Collected data entries:
————
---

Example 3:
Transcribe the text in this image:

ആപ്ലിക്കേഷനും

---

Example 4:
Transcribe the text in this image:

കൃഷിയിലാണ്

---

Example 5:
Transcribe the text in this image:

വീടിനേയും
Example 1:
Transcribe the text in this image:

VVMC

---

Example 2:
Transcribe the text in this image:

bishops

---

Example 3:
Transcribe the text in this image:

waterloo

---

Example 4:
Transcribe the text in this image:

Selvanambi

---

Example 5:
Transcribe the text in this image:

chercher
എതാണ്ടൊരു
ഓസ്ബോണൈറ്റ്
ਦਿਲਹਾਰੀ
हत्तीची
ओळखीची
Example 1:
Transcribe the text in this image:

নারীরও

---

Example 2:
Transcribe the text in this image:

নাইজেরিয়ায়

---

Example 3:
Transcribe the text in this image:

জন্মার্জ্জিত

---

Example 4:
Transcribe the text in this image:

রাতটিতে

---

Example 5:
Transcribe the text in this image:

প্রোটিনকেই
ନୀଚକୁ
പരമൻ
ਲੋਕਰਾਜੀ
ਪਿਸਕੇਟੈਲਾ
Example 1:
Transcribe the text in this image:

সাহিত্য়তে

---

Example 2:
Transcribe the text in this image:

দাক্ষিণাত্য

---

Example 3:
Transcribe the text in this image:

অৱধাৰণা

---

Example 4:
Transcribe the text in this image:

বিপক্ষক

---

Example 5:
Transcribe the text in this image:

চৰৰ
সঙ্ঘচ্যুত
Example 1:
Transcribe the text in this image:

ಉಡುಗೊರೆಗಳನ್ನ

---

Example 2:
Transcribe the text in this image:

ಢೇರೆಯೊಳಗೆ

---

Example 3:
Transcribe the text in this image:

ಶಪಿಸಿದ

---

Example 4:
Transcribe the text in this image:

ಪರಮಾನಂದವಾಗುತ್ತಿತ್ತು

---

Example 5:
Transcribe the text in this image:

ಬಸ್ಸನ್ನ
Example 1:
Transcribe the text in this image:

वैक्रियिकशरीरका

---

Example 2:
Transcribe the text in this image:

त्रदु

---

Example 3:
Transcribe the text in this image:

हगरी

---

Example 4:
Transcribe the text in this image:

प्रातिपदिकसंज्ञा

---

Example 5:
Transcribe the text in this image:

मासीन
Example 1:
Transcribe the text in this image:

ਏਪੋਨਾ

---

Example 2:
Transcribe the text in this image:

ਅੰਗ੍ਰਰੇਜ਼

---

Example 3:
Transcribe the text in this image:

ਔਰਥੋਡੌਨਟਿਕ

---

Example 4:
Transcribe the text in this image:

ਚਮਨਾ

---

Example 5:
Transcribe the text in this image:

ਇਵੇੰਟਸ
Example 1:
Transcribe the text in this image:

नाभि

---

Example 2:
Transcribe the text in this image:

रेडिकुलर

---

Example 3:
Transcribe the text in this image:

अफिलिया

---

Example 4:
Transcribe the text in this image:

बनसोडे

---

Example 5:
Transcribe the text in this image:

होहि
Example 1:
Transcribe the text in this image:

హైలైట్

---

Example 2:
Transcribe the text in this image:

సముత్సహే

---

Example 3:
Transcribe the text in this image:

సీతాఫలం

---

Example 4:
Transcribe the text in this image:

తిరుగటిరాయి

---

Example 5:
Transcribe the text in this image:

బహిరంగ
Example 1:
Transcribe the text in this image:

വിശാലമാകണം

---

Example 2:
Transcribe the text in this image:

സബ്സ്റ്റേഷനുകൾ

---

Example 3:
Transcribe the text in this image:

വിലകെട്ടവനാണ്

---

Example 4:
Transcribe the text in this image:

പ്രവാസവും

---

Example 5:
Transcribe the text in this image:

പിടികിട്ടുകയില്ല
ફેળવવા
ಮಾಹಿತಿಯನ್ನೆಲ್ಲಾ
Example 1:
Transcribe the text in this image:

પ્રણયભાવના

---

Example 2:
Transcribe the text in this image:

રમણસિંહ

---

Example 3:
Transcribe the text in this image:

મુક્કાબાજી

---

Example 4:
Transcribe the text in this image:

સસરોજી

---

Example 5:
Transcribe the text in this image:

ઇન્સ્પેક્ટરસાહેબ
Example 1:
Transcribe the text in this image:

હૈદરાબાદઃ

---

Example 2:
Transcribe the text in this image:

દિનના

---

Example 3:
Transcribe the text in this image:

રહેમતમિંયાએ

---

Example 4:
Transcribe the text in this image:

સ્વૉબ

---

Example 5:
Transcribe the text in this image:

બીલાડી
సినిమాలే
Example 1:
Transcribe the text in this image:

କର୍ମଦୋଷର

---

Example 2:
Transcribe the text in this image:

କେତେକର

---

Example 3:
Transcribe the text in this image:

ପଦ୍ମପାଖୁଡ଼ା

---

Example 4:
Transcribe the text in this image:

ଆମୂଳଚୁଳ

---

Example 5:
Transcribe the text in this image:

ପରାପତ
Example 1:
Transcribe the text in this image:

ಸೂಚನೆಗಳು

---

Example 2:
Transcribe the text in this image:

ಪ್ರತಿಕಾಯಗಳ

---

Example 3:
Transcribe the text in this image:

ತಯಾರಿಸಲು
————
What you should do:
Restate each of the records exactly, leaving nothing out.

Completed task:
---

Example 3:
Transcribe the text in this image:

ആപ്ലിക്കേഷനും

---

Example 4:
Transcribe the text in this image:

കൃഷിയിലാണ്

---

Example 5:
Transcribe the text in this image:

വീടിനേയും
Example 1:
Transcribe the text in this image:

VVMC

---

Example 2:
Transcribe the text in this image:

bishops

---

Example 3:
Transcribe the text in this image:

waterloo

---

Example 4:
Transcribe the text in this image:

Selvanambi

---

Example 5:
Transcribe the text in this image:

chercher
എതാണ്ടൊരു
ഓസ്ബോണൈറ്റ്
ਦਿਲਹਾਰੀ
हत्तीची
ओळखीची
Example 1:
Transcribe the text in this image:

নারীরও

---

Example 2:
Transcribe the text in this image:

নাইজেরিয়ায়

---

Example 3:
Transcribe the text in this image:

জন্মার্জ্জিত

---

Example 4:
Transcribe the text in this image:

রাতটিতে

---

Example 5:
Transcribe the text in this image:

প্রোটিনকেই
ନୀଚକୁ
പരമൻ
ਲੋਕਰਾਜੀ
ਪਿਸਕੇਟੈਲਾ
Example 1:
Transcribe the text in this image:

সাহিত্য়তে

---

Example 2:
Transcribe the text in this image:

দাক্ষিণাত্য

---

Example 3:
Transcribe the text in this image:

অৱধাৰণা

---

Example 4:
Transcribe the text in this image:

বিপক্ষক

---

Example 5:
Transcribe the text in this image:

চৰৰ
সঙ্ঘচ্যুত
Example 1:
Transcribe the text in this image:

ಉಡುಗೊರೆಗಳನ್ನ

---

Example 2:
Transcribe the text in this image:

ಢೇರೆಯೊಳಗೆ

---

Example 3:
Transcribe the text in this image:

ಶಪಿಸಿದ

---

Example 4:
Transcribe the text in this image:

ಪರಮಾನಂದವಾಗುತ್ತಿತ್ತು

---

Example 5:
Transcribe the text in this image:

ಬಸ್ಸನ್ನ
Example 1:
Transcribe the text in this image:

वैक्रियिकशरीरका

---

Example 2:
Transcribe the text in this image:

त्रदु

---

Example 3:
Transcribe the text in this image:

हगरी

---

Example 4:
Transcribe the text in this image:

प्रातिपदिकसंज्ञा

---

Example 5:
Transcribe the text in this image:

मासीन
Example 1:
Transcribe the text in this image:

ਏਪੋਨਾ

---

Example 2:
Transcribe the text in this image:

ਅੰਗ੍ਰਰੇਜ਼

---

Example 3:
Transcribe the text in this image:

ਔਰਥੋਡੌਨਟਿਕ

---

Example 4:
Transcribe the text in this image:

ਚਮਨਾ

---

Example 5:
Transcribe the text in this image:

ਇਵੇੰਟਸ
Example 1:
Transcribe the text in this image:

नाभि

---

Example 2:
Transcribe the text in this image:

रेडिकुलर

---

Example 3:
Transcribe the text in this image:

अफिलिया

---

Example 4:
Transcribe the text in this image:

बनसोडे

---

Example 5:
Transcribe the text in this image:

होहि
Example 1:
Transcribe the text in this image:

హైలైట్

---

Example 2:
Transcribe the text in this image:

సముత్సహే

---

Example 3:
Transcribe the text in this image:

సీతాఫలం

---

Example 4:
Transcribe the text in this image:

తిరుగటిరాయి

---

Example 5:
Transcribe the text in this image:

బహిరంగ
Example 1:
Transcribe the text in this image:

വിശാലമാകണം

---

Example 2:
Transcribe the text in this image:

സബ്സ്റ്റേഷനുകൾ

---

Example 3:
Transcribe the text in this image:

വിലകെട്ടവനാണ്

---

Example 4:
Transcribe the text in this image:

പ്രവാസവും

---

Example 5:
Transcribe the text in this image:

പിടികിട്ടുകയില്ല
ફેળવવા
ಮಾಹಿತಿಯನ್ನೆಲ್ಲಾ
Example 1:
Transcribe the text in this image:

પ્રણયભાવના

---

Example 2:
Transcribe the text in this image:

રમણસિંહ

---

Example 3:
Transcribe the text in this image:

મુક્કાબાજી

---

Example 4:
Transcribe the text in this image:

સસરોજી

---

Example 5:
Transcribe the text in this image:

ઇન્સ્પેક્ટરસાહેબ
Example 1:
Transcribe the text in this image:

હૈદરાબાદઃ

---

Example 2:
Transcribe the text in this image:

દિનના

---

Example 3:
Transcribe the text in this image:

રહેમતમિંયાએ

---

Example 4:
Transcribe the text in this image:

સ્વૉબ

---

Example 5:
Transcribe the text in this image:

બીલાડી
సినిమాలే
Example 1:
Transcribe the text in this image:

କର୍ମଦୋଷର

---

Example 2:
Transcribe the text in this image:

କେତେକର

---

Example 3:
Transcribe the text in this image:

ପଦ୍ମପାଖୁଡ଼ା

---

Example 4:
Transcribe the text in this image:

ଆମୂଳଚୁଳ

---

Example 5:
Transcribe the text in this image:

ପରାପତ
Example 1:
Transcribe the text in this image:

ಸೂಚನೆಗಳು

---

Example 2:
Transcribe the text in this image:

ಪ್ರತಿಕಾಯಗಳ

---

Example 3:
Transcribe the text in this image:

ತಯಾರಿಸಲು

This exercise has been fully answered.